Results  In total, 148 patients who underwent surgery for ACC were included in the study. The median patient age was 53 years, and 65.5% (97 of 148) of the patients were female. One-third of the patients (35.1% [52 of 148]) had a functional tumor, and the median tumor size was 11.2 cm. Most patients (77.7% [115 of 148]) underwent R0 resection, and 8.8% (13 of 148) of the patients had N1 disease. Using backward stepwise selection of clinically important variables with the Akaike information criterion, the following variables were incorporated in the prediction of RFS: tumor size of at least 12 cm (hazard ratio [HR], 3.00; 95% CI, 1.63-5.70; P < .001), positive nodal status (HR, 4.78; 95% CI, 1.47-15.50; P = .01), stage III/IV (HR, 1.80; 95% CI, 0.95-3.39; P = .07), cortisol-secreting tumor (HR, 2.38; 95% CI, 1.27-4.48; P = .01), and capsular invasion (HR, 1.96; 95% CI, 1.02-3.74; P = .04).
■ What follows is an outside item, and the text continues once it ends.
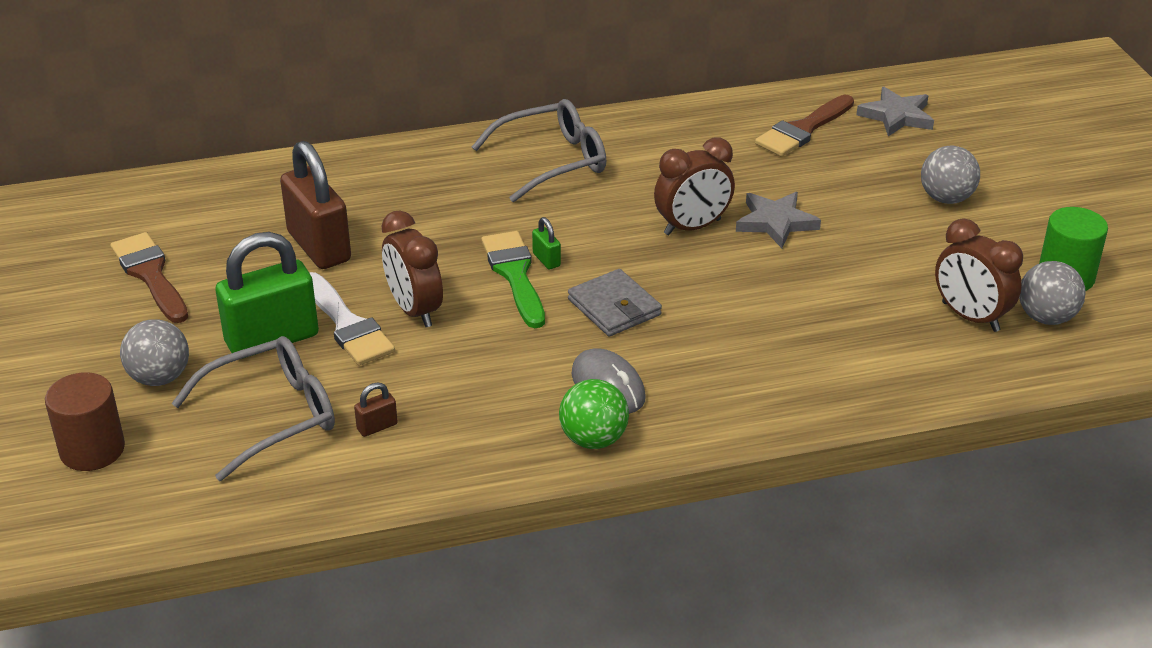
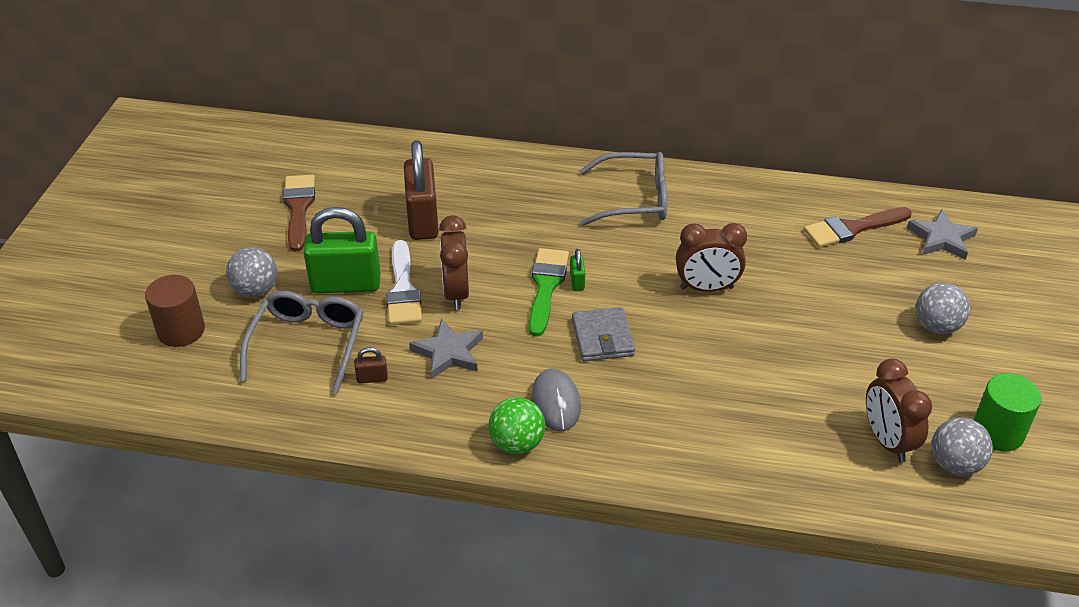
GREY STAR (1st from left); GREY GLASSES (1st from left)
Factors selected as predicting OS were tumor size of at least 12 cm (HR, 1.78; 95% CI, 1.00-3.17; P = .05), positive nodal status (HR, 5.89; 95% CI, 2.05-16.87; P = .001), and R1 margin (HR, 2.83; 95% CI, 1.51-5.30; P = .001). The discriminative ability and calibration of the nomograms revealed good predictive ability as indicated by the C statistics (0.74 for RFS and 0.70 for OS).

Conclusions and Relevance  Independent predictors of survival and recurrence risk after curative-intent surgery for ACC were selected to create nomograms predicting RFS and OS. The nomograms were able to stratify patients into prognostic groups and performed well on internal validation.